How to Use AI at Work

AI is rapidly becoming a core productivity tool in the workplace, but most professionals barely scratch the surface of what it can do. The highest-impact use cases are not the flashy ones — they are the repetitive daily tasks that eat up hours: drafting emails, summarizing meeting notes, preparing reports, and writing first drafts of documents. A well-crafted prompt can turn a 30-minute email chain into a 2-minute task. For example, "draft a follow-up email to a client who missed their deliverable deadline. Tone: firm but professional. Include a proposed new timeline and mention the impact on downstream milestones" produces a polished email you can send with minimal editing.

Meeting prep and follow-up is another area where AI saves significant time. Before a meeting, feed AI the agenda, relevant documents, and your goals, and ask it to prepare talking points, potential questions, and a one-page brief. After the meeting, paste your notes and ask it to generate action items with owners and deadlines, a summary for stakeholders who were not present, and follow-up email drafts. For report generation, provide raw data or bullet points and let AI structure them into a formatted report with an executive summary, key findings, and recommendations.

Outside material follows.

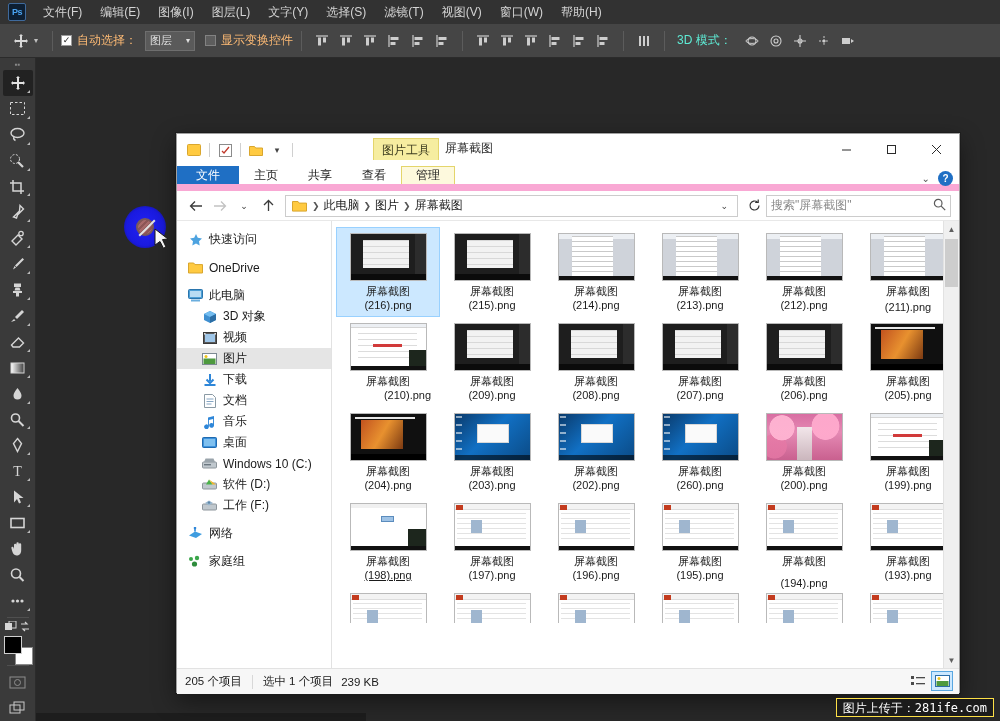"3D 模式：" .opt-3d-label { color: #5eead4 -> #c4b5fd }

The professionals who get the most out of AI at work are those who build systems, not one-off prompts. Create prompt templates for your recurring tasks — weekly status updates, performance reviews, project proposals, client communications — and refine them over time. Store these in a shared prompt library so your entire team benefits. The goal is not to replace your judgment but to eliminate the blank-page problem and handle the mechanical parts of knowledge work so you can focus on strategy and decisions.